**BRANO DA LEGGERE**.
-------------------------

Pensiero del 25 Ottobre 2014

Sabato 25 ottobre 2014

Lettura del Vangelo secondo Luca (5, 1-11)
In quel tempo. Mentre la folla gli faceva ressa attorno per ascoltare la parola di Dio, il Signore Gesù, stando presso il lago di Gennèsaret, vide due barche accostate alla sponda. I pescatori erano scesi e lavavano le reti. Salì in una barca, che era di Simone, e lo pregò di scostarsi un poco da terra. Sedette e insegnava alle folle dalla barca.
Quando ebbe finito di parlare, disse a Simone: «Prendi il largo e gettate le vostre reti per la pesca». Simone rispose: «Maestro, abbiamo faticato tutta la notte e non abbiamo preso nulla; ma sulla tua parola getterò le reti».

Quante volte anche noi, come Pietro, siamo tentati di dire: “Abbiamo faticato tutta la notte e non abbiamo preso nulla!”. Noi come singoli, nei confronti dei nostri progetti ed aspirazioni, nelle situazioni del lavoro, nella trama dei nostri obiettivi…
Spesse volte sono soprattutto i genitori e gli educatori in genere che possono sottoscrivere le parole di Pietro.
L’Arcivescovo Card. Martini, parlava del “fallimento educativo”.

-------------------------

**QUESITI SUL TESTO**.
1. Trascrivi parola per parola la parte del brano compresa tra "Lettura del Vangelo" e "folle dalla barca.", estremi inclusi.
2. Per ciascuna affermazione indica se concorda con il brano (sì o no) e cita le parole del brano che lo stabiliscono: (a) le due barche viste da Gesù erano accostate alla sponda; (b) Gesù insegnava alle folle stando in piedi sulla riva; (c) il Card. Martini parlava del "fallimento educativo".

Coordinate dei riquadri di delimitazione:
-------------------------

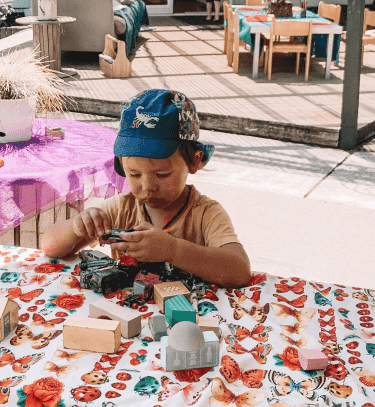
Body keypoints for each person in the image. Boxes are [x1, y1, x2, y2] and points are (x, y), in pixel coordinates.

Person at [42, 89, 251, 287]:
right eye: (134, 174)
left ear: (194, 161)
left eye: (162, 174)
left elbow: (239, 270)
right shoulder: (122, 209)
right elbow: (50, 246)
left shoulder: (206, 214)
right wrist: (77, 227)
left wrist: (173, 250)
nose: (148, 186)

-------------------------

**RISPOSTE IN ORDINE**.
1.
Lettura del Vangelo secondo Luca (5, 1-11)
In quel tempo. Mentre la folla gli faceva ressa attorno per ascoltare la parola di Dio, il Signore Gesù, stando presso il lago di Gennèsaret, vide due barche accostate alla sponda. I pescatori erano scesi e lavavano le reti. Salì in una barca, che era di Simone, e lo pregò di scostarsi un poco da terra. Sedette e insegnava alle folle dalla barca.

2.
(a) Sì: "vide due barche accostate alla sponda".
(b) No: "Sedette e insegnava alle folle dalla barca".
(c) Sì: "L’Arcivescovo Card. Martini, parlava del “fallimento educativo”."